───── Material shown ─────

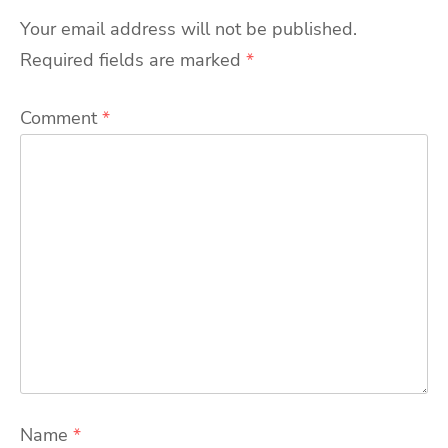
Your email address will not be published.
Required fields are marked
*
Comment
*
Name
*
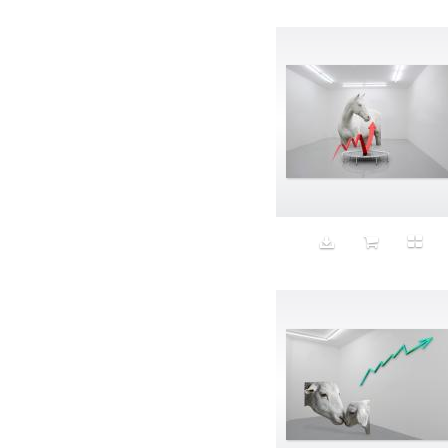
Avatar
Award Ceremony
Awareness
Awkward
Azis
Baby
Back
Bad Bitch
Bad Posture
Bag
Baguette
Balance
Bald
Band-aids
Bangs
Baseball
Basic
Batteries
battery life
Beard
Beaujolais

─────
───── Material shown ─────

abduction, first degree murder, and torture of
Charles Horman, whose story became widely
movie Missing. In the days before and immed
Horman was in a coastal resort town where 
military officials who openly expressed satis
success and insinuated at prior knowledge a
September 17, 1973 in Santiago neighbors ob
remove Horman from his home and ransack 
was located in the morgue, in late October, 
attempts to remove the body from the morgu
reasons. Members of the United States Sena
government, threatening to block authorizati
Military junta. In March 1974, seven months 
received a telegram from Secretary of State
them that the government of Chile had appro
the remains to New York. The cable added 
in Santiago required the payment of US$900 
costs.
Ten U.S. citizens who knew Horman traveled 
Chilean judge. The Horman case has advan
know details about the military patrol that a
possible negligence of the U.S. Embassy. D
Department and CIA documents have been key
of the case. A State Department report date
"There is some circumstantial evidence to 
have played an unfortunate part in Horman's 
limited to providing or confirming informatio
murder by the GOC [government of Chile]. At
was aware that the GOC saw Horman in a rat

─────

[What you should do]: Please copy the lines of the material verbatim, starting at the line that contains "abduction, first degree" and stopping after the line that contains "possible negligence of the U.S. Embassy. D".

[Reply to the task]:
abduction, first degree murder, and torture of
Charles Horman, whose story became widely
movie Missing. In the days before and immed
Horman was in a coastal resort town where 
military officials who openly expressed satis
success and insinuated at prior knowledge a
September 17, 1973 in Santiago neighbors ob
remove Horman from his home and ransack 
was located in the morgue, in late October, 
attempts to remove the body from the morgu
reasons. Members of the United States Sena
government, threatening to block authorizati
Military junta. In March 1974, seven months 
received a telegram from Secretary of State
them that the government of Chile had appro
the remains to New York. The cable added 
in Santiago required the payment of US$900 
costs.
Ten U.S. citizens who knew Horman traveled 
Chilean judge. The Horman case has advan
know details about the military patrol that a
possible negligence of the U.S. Embassy. D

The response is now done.